Sometimes we miss or overlook the “stuff” of life simply because we can’t take it all in. And sometimes we don’t see what’s been there all along.
It was like that for me as I recently read again the account of Jesus washing His disciples’ feet. The story is a familiar one, for it is often read during Passion Week. That our Savior and King would stoop to cleanse the feet of His disciples awes us. In Jesus’s day, even Jewish servants were spared this task because it was seen as beneath them. But what I hadn’t noticed before was that Jesus, who was both man and God, washed the feet of Judas. Even though He knew Judas would betray Him, as we see in John 13:11, Jesus still humbled Himself and washed Judas’s feet.
Love poured out in a basin of water—love that He shared even with the one who would betray Him.
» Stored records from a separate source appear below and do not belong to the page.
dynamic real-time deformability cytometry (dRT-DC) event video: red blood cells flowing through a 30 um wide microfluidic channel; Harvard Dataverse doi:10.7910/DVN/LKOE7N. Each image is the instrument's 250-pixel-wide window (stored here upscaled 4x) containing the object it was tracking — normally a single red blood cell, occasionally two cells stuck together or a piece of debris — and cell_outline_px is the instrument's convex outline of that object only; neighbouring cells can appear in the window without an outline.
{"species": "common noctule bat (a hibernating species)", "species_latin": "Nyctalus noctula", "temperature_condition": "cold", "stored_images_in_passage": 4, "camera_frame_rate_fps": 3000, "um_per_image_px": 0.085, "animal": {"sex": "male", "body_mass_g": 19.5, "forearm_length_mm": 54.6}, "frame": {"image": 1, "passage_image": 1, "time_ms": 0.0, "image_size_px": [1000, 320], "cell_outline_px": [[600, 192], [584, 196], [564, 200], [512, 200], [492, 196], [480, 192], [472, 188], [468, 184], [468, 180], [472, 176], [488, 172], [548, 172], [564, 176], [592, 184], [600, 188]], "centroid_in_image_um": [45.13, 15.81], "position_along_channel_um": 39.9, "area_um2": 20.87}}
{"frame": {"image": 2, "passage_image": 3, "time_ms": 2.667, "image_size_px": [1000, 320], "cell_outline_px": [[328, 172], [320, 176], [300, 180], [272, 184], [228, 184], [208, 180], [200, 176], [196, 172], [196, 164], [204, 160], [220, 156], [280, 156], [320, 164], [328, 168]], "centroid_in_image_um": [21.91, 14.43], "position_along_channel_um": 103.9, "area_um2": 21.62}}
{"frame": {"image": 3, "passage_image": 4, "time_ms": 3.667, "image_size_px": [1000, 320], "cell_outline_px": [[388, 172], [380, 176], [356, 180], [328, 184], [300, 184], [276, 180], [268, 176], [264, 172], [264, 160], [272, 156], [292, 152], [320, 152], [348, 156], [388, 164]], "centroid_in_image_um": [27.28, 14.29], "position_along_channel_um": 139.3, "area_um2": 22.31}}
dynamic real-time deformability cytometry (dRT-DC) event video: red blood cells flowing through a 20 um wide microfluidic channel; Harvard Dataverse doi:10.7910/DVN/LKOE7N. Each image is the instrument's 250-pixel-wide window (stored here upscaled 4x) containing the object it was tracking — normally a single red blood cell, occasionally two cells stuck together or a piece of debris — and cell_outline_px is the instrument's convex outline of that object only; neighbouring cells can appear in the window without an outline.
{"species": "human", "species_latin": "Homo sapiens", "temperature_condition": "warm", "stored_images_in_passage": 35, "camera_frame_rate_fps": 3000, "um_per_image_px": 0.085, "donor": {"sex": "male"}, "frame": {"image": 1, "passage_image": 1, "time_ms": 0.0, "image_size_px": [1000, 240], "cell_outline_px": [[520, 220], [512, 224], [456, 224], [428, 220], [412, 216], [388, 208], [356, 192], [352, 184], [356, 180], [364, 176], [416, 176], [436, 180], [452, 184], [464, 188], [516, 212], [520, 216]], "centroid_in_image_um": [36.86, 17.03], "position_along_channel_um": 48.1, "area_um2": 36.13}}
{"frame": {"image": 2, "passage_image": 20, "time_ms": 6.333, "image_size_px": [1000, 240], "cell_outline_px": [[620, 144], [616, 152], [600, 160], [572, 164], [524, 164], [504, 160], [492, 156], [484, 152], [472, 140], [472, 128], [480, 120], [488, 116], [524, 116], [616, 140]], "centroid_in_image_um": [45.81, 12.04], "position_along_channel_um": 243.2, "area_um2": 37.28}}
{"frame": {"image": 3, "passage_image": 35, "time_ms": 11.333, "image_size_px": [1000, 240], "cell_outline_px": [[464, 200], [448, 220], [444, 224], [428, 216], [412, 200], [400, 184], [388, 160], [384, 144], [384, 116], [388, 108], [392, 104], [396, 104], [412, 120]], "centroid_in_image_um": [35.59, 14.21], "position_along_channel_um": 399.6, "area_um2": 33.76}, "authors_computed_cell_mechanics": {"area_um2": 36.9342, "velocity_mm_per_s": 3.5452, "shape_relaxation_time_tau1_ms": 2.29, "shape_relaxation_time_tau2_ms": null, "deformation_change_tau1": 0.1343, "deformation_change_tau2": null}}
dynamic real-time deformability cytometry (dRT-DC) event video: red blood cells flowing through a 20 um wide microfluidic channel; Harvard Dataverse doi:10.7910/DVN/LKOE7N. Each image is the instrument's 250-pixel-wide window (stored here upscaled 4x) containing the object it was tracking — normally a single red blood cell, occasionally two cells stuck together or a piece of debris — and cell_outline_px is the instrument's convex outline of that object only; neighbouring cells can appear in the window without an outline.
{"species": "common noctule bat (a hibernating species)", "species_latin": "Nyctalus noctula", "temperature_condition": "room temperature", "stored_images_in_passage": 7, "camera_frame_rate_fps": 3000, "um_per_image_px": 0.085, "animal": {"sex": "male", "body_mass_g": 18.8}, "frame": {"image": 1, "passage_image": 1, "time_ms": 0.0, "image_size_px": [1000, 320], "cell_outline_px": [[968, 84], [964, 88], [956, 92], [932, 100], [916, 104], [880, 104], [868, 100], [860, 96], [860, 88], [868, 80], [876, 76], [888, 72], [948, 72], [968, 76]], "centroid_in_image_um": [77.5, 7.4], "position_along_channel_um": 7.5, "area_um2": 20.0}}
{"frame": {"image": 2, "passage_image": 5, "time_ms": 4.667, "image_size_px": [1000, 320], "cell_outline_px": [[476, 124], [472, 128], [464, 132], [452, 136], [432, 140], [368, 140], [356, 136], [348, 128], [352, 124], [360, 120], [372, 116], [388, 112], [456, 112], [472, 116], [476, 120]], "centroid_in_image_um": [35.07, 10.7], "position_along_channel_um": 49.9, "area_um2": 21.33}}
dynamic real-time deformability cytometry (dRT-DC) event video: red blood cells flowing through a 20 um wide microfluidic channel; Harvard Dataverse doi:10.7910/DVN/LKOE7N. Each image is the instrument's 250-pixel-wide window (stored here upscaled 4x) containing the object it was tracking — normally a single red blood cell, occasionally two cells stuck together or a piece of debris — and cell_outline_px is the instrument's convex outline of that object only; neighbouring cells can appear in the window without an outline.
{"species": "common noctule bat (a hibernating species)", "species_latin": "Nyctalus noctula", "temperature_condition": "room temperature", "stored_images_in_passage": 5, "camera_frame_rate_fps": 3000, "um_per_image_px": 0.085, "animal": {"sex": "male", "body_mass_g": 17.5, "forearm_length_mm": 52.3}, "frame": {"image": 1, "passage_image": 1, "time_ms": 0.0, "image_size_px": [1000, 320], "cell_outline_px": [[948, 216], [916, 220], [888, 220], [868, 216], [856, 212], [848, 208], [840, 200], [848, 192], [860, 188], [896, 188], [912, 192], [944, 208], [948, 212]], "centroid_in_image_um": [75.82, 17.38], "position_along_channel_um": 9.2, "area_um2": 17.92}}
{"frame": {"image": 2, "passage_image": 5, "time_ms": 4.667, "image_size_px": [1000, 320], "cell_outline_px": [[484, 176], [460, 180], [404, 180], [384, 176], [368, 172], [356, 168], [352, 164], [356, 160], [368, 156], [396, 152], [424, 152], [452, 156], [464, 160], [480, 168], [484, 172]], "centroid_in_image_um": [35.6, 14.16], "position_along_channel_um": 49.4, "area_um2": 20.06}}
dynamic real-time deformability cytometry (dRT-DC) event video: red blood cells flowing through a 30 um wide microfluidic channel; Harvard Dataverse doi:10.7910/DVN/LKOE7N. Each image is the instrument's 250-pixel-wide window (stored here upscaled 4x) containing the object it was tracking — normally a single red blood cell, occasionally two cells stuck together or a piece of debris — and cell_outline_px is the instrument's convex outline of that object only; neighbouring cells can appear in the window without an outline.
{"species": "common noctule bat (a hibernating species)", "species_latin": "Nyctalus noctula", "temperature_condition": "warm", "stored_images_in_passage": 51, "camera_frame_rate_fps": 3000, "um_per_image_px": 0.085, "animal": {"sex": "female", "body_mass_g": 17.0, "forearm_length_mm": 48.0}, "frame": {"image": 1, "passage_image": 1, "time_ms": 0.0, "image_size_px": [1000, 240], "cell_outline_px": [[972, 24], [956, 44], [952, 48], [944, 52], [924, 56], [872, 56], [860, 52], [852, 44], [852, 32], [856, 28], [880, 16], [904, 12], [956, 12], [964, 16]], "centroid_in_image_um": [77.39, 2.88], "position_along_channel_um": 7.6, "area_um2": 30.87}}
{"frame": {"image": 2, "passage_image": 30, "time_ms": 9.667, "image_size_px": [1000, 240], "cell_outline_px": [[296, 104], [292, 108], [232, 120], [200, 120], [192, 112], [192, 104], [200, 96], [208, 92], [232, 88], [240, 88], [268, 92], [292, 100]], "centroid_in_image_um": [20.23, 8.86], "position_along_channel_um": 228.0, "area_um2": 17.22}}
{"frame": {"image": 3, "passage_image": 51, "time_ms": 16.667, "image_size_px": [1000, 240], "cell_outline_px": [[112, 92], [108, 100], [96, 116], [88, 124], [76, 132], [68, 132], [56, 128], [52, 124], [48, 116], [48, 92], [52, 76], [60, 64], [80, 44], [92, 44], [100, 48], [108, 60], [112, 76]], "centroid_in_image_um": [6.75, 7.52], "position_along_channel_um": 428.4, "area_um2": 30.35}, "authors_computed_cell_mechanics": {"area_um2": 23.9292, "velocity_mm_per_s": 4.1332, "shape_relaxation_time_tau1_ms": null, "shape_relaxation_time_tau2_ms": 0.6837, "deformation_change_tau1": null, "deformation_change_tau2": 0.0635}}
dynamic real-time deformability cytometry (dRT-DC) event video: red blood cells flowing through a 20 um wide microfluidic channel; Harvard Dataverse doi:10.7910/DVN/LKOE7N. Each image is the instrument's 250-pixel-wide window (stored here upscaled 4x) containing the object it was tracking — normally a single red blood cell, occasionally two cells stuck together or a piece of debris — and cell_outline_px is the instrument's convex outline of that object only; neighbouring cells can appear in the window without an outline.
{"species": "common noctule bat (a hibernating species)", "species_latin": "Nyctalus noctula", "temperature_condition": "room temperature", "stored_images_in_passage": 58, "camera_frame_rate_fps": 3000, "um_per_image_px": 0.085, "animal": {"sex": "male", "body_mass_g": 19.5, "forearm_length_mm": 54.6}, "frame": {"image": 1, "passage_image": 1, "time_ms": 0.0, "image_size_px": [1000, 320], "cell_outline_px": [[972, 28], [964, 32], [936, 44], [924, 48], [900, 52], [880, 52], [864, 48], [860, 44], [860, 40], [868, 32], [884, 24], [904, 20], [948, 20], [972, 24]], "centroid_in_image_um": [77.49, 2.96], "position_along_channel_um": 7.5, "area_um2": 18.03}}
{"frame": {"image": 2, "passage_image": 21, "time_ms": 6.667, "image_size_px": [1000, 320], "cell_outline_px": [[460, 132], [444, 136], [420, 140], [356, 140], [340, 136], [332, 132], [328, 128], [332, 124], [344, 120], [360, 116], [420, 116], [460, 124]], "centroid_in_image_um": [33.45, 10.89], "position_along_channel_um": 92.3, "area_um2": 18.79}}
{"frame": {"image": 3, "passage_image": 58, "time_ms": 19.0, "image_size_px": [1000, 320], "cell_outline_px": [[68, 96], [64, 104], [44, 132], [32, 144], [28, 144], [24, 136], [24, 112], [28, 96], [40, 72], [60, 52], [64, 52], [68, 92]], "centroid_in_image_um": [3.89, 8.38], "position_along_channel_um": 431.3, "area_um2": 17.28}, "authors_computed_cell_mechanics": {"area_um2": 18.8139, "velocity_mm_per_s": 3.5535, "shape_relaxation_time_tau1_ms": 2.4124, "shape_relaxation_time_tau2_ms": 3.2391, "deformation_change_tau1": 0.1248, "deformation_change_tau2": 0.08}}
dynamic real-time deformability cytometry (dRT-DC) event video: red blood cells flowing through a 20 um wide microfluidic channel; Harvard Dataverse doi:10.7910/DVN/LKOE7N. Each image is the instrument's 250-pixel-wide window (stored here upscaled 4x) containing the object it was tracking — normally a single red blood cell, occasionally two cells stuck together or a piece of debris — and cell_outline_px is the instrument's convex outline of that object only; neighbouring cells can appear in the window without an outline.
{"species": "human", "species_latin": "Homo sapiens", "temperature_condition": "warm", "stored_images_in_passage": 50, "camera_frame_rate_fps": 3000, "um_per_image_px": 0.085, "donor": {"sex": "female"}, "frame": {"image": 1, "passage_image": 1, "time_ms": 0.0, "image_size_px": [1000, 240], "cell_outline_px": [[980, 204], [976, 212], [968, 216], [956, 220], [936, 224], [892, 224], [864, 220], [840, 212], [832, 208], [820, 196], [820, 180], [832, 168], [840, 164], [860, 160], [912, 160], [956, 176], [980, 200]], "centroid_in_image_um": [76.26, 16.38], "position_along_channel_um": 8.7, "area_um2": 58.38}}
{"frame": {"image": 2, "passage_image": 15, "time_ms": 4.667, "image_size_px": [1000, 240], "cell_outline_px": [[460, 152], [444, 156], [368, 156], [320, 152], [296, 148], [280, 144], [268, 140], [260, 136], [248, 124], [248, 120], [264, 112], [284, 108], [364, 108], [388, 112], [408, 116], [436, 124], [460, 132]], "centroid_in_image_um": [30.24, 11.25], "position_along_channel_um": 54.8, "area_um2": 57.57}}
As we ponder the events of this week leading up to the celebration of Jesus’s resurrection, may we too be given the gift of humility so that we can extend Jesus’s love to our friends and any enemies. —Amy Boucher Pye
Lord Jesus Christ, fill my heart with love that I might roll up my sleeves and wash the feet of others for Your glory.
Because of love, Jesus humbled Himself and washed His disciples’ feet.